Muito se fala dos desequilíbrios territoriais em Portugal, mas nenhum é mais gritante do que a diferença de desenvolvimento entre os Açores e o resto do país. Um dos territórios mais bonitos de Portugal, com uma localização geoestratégica singular, um setor agropecuário que representa 30% da produção do leite nacional e 50% do queijo, é simultaneamente a sua região mais pobre e socialmente mais deficitária. Não se compreende. O tema merece uma atenção especial e a busca de soluções efetivas. Mas antes vamos à causa. Falo do défice de autonomia. A autonomia da Região relativamente à República, que viu a sua subserviência agudizada pela coincidência monocromática entre os dois governos. Mas principalmente a autonomia dos Açores e dos açorianos em relação ao seu Governo Regional. Este défice de verdadeira democracia, esta realidade do controlo económico, da dependência do Estado e da difusa separação entre Governo Regional, Partido Socialista e, inevitavelmente, a linha Carlos César, leva-nos a que tenhamos uns Açores a andar devagarinho.
Temos hoje uns Açores com muito e mau Estado e acima de tudo com Partido Socialista a mais na vida dos cidadãos.
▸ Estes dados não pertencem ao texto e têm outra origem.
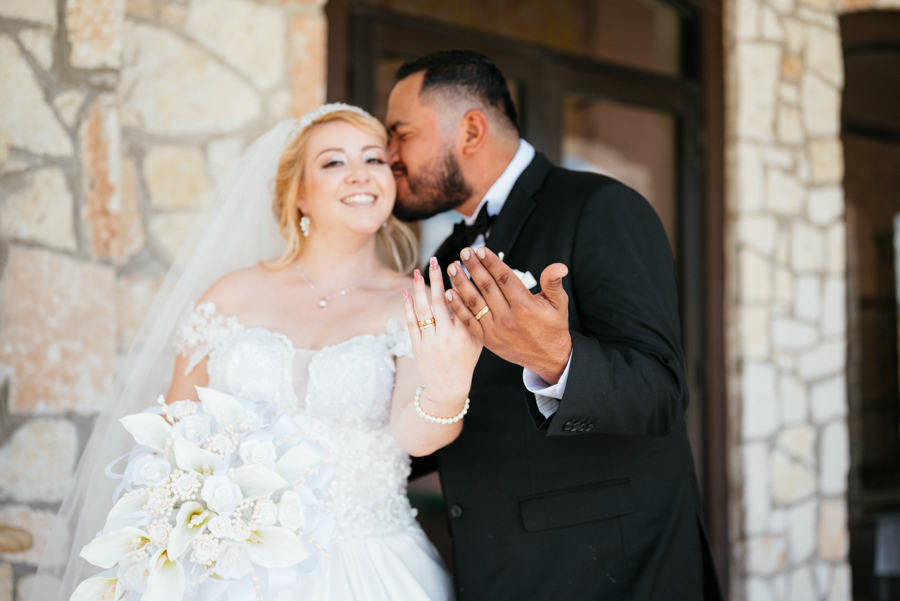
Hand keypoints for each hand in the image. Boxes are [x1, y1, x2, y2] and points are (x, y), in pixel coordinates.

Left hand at [403, 257, 482, 416]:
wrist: (448, 387)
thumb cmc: (465, 361)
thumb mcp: (477, 341)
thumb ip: (474, 318)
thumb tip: (472, 291)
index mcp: (465, 334)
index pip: (461, 302)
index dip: (457, 283)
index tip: (455, 267)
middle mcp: (447, 336)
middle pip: (440, 301)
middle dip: (436, 278)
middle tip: (435, 261)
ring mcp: (430, 340)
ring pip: (423, 309)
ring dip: (419, 288)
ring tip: (418, 271)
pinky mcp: (417, 345)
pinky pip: (411, 321)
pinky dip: (408, 306)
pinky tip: (407, 292)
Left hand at [446, 247, 571, 383]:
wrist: (549, 358)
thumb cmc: (553, 328)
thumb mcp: (559, 304)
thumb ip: (553, 282)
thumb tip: (558, 266)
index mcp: (525, 307)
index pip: (504, 278)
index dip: (491, 262)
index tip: (481, 250)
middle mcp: (508, 318)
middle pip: (486, 287)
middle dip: (473, 267)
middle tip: (464, 252)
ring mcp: (496, 330)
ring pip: (474, 302)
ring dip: (461, 283)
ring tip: (453, 268)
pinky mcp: (488, 340)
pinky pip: (469, 321)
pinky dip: (458, 307)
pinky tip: (450, 293)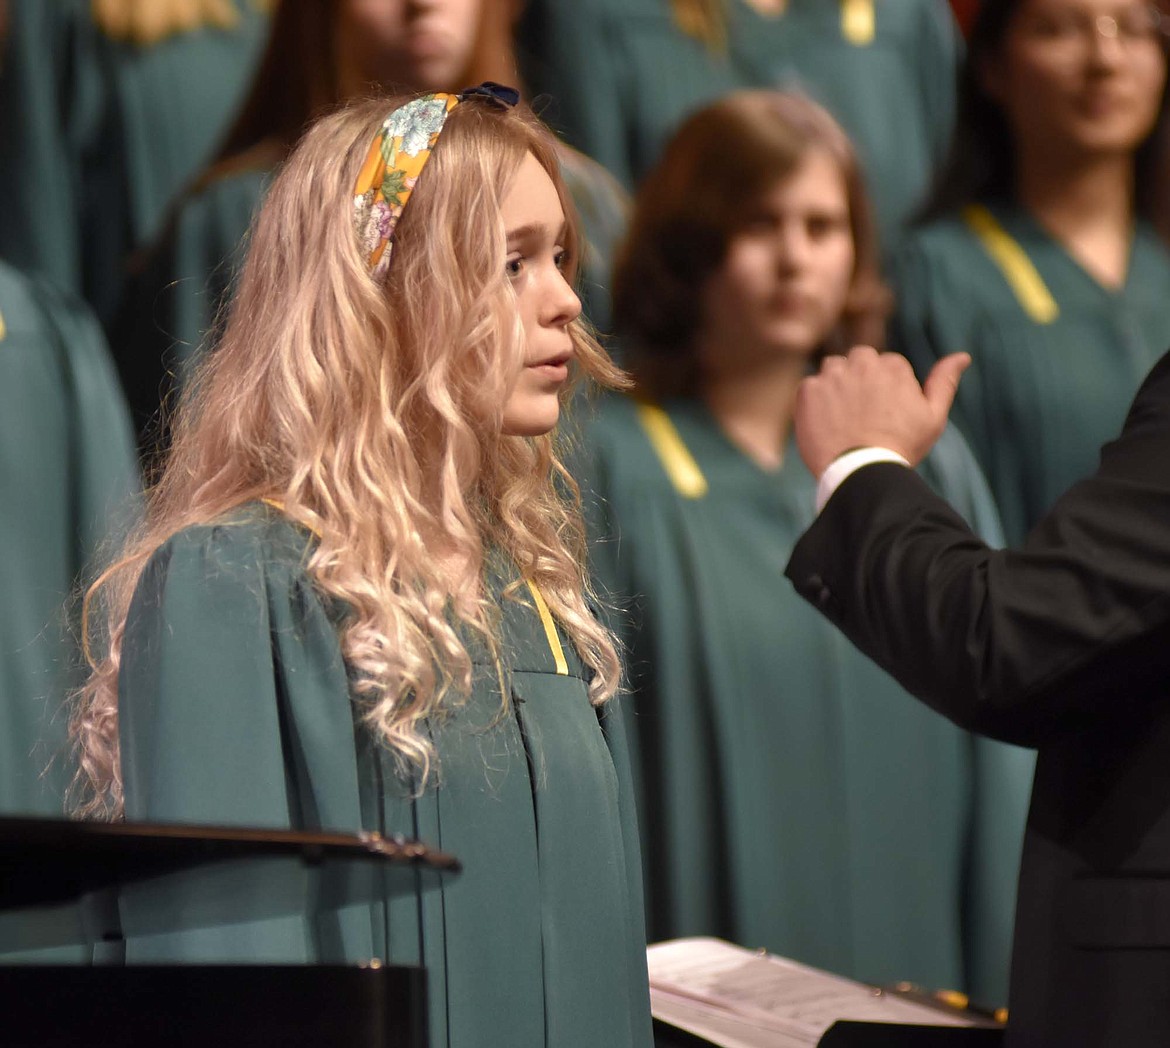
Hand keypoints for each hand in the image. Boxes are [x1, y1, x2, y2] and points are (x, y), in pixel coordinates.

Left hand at [794, 347, 970, 476]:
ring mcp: (833, 375)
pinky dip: (814, 402)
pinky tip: (824, 424)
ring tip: (842, 418)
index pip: (884, 365)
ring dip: (836, 386)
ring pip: (832, 368)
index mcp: (893, 365)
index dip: (884, 390)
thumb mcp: (933, 417)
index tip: (883, 413)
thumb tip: (963, 356)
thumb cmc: (901, 447)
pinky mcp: (808, 390)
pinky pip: (808, 386)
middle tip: (861, 413)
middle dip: (859, 379)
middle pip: (857, 360)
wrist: (861, 471)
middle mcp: (862, 363)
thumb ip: (944, 382)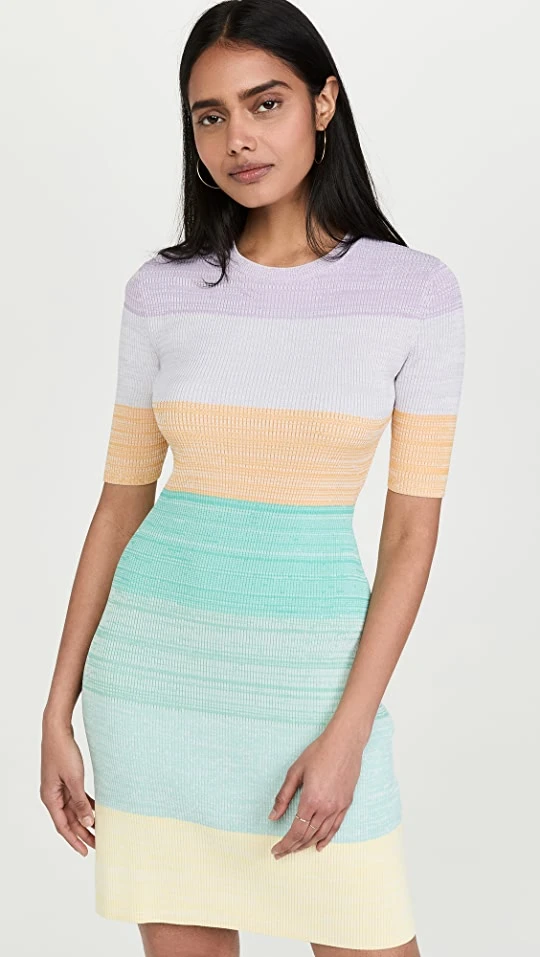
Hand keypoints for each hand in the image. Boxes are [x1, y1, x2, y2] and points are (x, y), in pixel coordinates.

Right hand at [40, 720, 94, 855]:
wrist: (58, 730)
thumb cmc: (62, 752)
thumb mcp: (74, 779)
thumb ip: (80, 802)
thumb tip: (87, 822)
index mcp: (50, 798)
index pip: (62, 826)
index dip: (74, 840)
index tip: (85, 851)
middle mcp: (53, 795)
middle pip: (69, 820)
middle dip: (82, 833)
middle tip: (98, 844)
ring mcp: (59, 787)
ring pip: (73, 810)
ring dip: (85, 820)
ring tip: (99, 830)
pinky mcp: (66, 779)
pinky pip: (76, 797)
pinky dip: (86, 805)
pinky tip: (96, 810)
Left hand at [268, 725, 363, 857]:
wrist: (344, 743)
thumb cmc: (318, 753)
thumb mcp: (295, 772)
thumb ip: (283, 796)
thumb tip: (272, 816)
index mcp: (311, 800)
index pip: (296, 831)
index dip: (285, 844)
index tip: (275, 850)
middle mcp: (326, 808)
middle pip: (307, 836)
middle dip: (293, 847)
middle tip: (281, 853)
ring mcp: (338, 807)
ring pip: (321, 834)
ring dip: (307, 845)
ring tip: (295, 850)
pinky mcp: (346, 804)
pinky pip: (336, 828)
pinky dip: (326, 839)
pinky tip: (319, 846)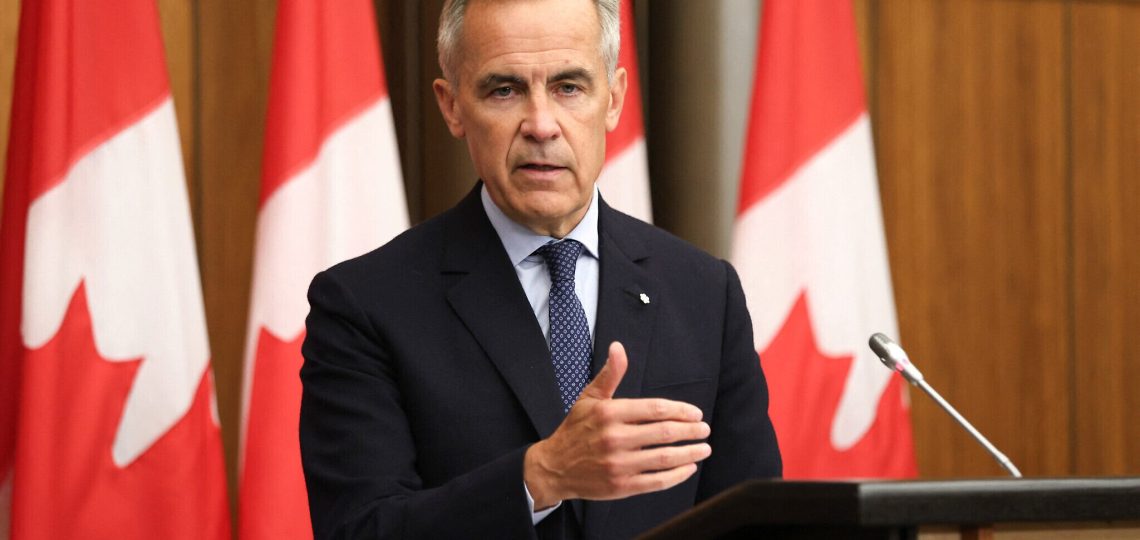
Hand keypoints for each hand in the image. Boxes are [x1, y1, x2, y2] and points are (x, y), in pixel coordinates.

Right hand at [524, 342, 711, 509]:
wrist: (554, 467)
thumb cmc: (575, 429)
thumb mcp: (589, 398)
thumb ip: (610, 374)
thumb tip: (618, 347)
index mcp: (609, 413)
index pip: (655, 409)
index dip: (681, 411)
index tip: (696, 414)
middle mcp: (615, 438)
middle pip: (665, 432)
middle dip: (691, 431)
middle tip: (704, 430)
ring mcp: (619, 464)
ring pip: (665, 458)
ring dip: (690, 453)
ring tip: (703, 449)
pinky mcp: (621, 486)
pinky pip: (657, 481)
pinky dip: (677, 475)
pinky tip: (688, 468)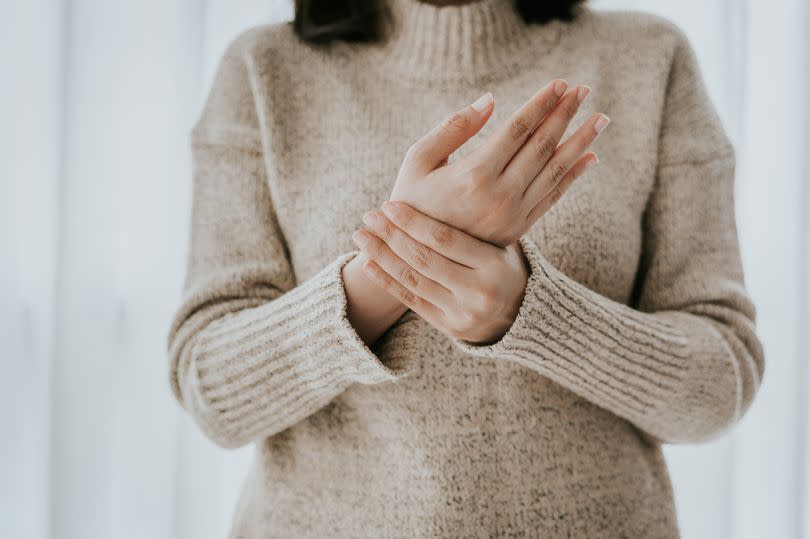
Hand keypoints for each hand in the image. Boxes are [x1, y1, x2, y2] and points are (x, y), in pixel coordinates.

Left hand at [351, 200, 529, 344]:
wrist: (521, 312)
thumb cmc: (500, 262)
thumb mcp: (498, 240)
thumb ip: (472, 219)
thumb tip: (444, 170)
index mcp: (494, 263)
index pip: (444, 239)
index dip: (412, 221)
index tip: (389, 204)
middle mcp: (480, 291)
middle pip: (424, 259)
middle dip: (391, 236)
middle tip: (368, 215)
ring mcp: (464, 313)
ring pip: (414, 280)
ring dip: (382, 256)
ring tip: (361, 237)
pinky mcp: (451, 328)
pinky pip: (412, 302)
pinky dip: (386, 282)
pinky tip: (368, 265)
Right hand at [389, 79, 608, 246]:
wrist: (414, 257)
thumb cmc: (409, 201)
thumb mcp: (417, 160)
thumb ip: (453, 128)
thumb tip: (492, 99)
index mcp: (474, 175)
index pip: (518, 130)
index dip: (541, 104)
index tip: (561, 82)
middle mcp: (500, 197)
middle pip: (542, 146)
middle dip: (565, 115)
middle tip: (585, 90)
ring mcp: (513, 216)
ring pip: (555, 171)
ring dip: (580, 142)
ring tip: (599, 119)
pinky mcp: (518, 229)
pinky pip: (552, 197)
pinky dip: (573, 176)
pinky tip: (590, 157)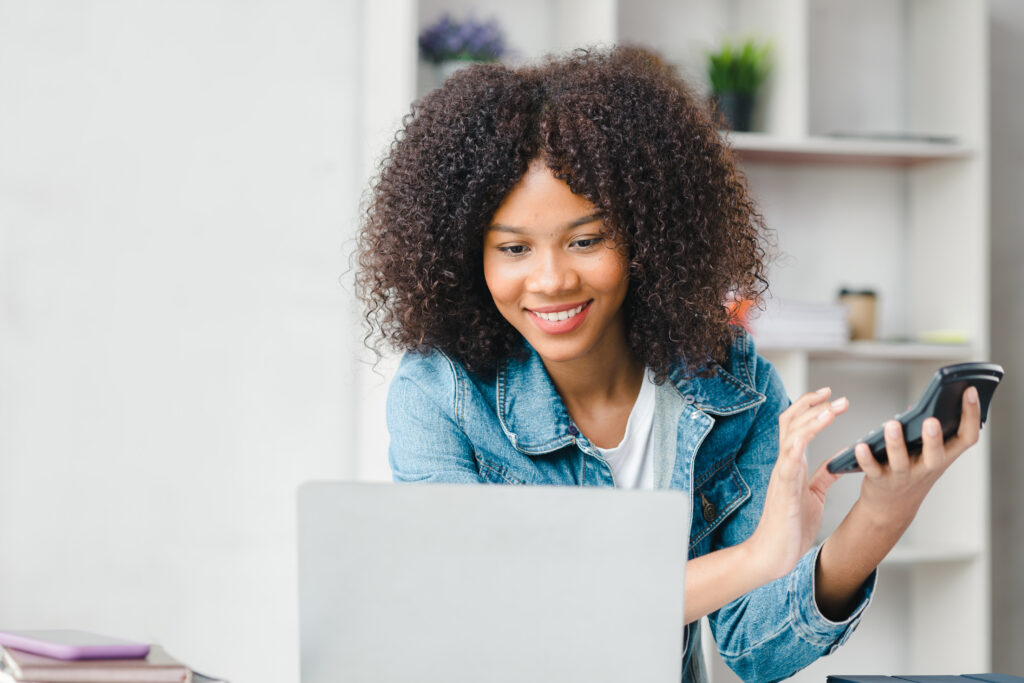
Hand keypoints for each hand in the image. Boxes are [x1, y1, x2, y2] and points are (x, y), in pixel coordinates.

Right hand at [746, 387, 846, 581]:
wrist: (774, 553)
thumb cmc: (791, 526)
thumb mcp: (814, 495)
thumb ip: (824, 476)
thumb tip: (839, 462)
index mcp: (793, 463)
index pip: (797, 424)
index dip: (812, 407)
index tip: (830, 396)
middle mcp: (785, 463)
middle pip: (792, 421)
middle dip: (814, 405)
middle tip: (837, 397)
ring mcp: (782, 474)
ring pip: (791, 435)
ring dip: (812, 419)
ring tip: (832, 409)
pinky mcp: (783, 489)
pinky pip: (788, 462)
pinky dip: (797, 444)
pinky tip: (807, 434)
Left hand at [853, 385, 980, 527]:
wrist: (891, 507)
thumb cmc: (912, 470)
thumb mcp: (929, 454)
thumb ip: (932, 432)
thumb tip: (928, 401)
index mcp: (945, 456)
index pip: (967, 437)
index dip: (972, 415)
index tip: (970, 390)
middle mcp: (927, 467)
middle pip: (936, 455)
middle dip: (934, 438)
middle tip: (931, 420)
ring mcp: (904, 476)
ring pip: (901, 461)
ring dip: (896, 442)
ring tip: (892, 424)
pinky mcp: (880, 481)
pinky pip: (873, 469)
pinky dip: (865, 458)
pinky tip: (860, 445)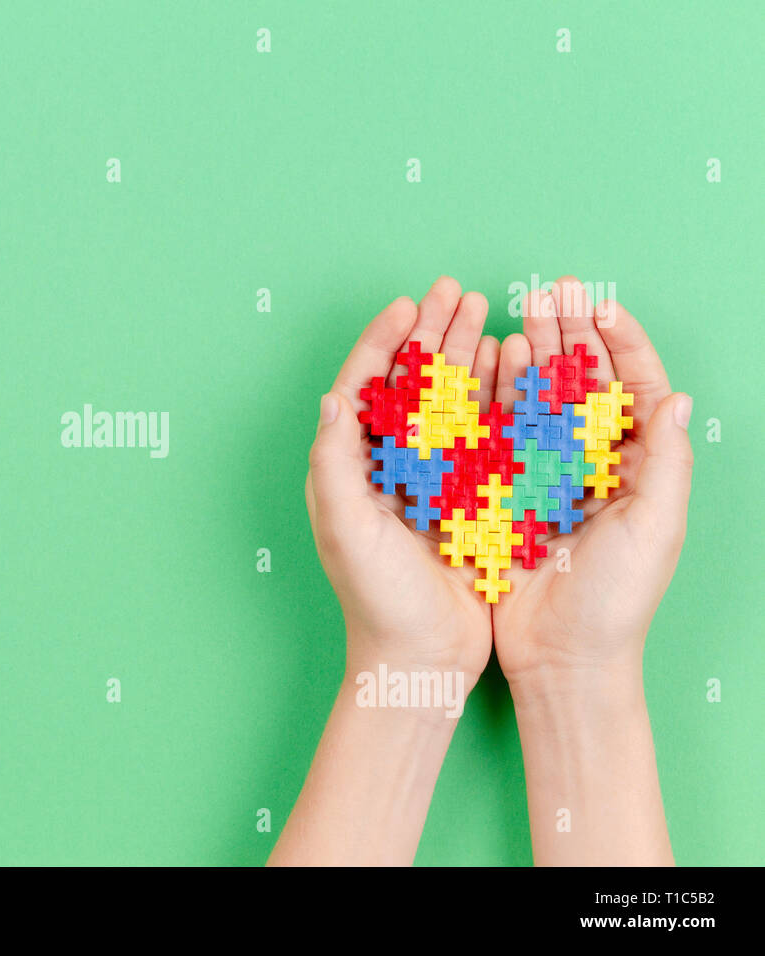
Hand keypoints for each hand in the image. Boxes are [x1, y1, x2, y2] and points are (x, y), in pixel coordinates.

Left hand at [307, 277, 498, 690]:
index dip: (384, 342)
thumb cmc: (374, 598)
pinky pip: (480, 434)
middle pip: (410, 383)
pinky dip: (493, 396)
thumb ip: (334, 463)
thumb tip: (332, 398)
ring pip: (448, 400)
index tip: (407, 304)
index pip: (365, 387)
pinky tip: (510, 366)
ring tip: (485, 311)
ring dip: (464, 355)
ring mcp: (427, 479)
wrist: (419, 658)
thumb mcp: (344, 528)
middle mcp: (385, 466)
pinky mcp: (465, 497)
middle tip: (454, 290)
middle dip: (430, 334)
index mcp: (349, 466)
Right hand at [492, 277, 693, 685]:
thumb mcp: (655, 529)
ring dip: (533, 353)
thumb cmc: (618, 600)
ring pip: (541, 398)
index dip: (621, 342)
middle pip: (584, 382)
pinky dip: (497, 395)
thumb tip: (677, 398)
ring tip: (521, 311)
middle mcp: (594, 463)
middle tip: (552, 288)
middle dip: (571, 331)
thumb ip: (667, 462)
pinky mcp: (506, 492)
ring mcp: (548, 475)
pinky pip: (502, 432)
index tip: (601, 305)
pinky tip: (489, 363)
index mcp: (639, 467)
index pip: (635, 388)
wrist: (561, 657)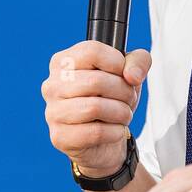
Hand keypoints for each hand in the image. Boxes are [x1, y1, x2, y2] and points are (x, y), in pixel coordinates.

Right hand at [41, 40, 150, 176]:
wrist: (105, 139)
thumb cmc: (111, 100)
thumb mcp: (129, 74)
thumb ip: (139, 61)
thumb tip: (132, 75)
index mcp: (63, 62)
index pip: (92, 52)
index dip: (117, 63)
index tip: (125, 75)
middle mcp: (52, 85)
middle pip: (96, 81)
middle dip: (124, 92)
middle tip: (128, 99)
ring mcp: (53, 112)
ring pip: (95, 108)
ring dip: (121, 113)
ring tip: (123, 115)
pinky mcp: (60, 137)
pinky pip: (96, 133)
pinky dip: (115, 132)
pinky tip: (115, 130)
Neste estado da arte, terão os Açores futuro? Claro que sim, os Açores têm os açorianos, dos portugueses de espírito mais resiliente e corajoso.
São homens e mulheres que só precisam de mais liberdade, e de um Estado que os deixe sonhar. Vejamos que bastou o Estado sair um bocadinho de cena, deixando que o espaço aéreo regional fosse liberalizado e rapidamente o espírito de iniciativa dos açorianos aproveitou o novo fluxo de turistas, agarrou a oportunidade, criou empregos e prosperidade. Os Açores precisam de mudar de políticas e de protagonistas. Os Açores precisam de mudar de vida. E têm agora uma excelente oportunidade com o José Manuel Bolieiro. Sim, é possível mudar, sobretudo para melhor. Os açorianos bem o merecem.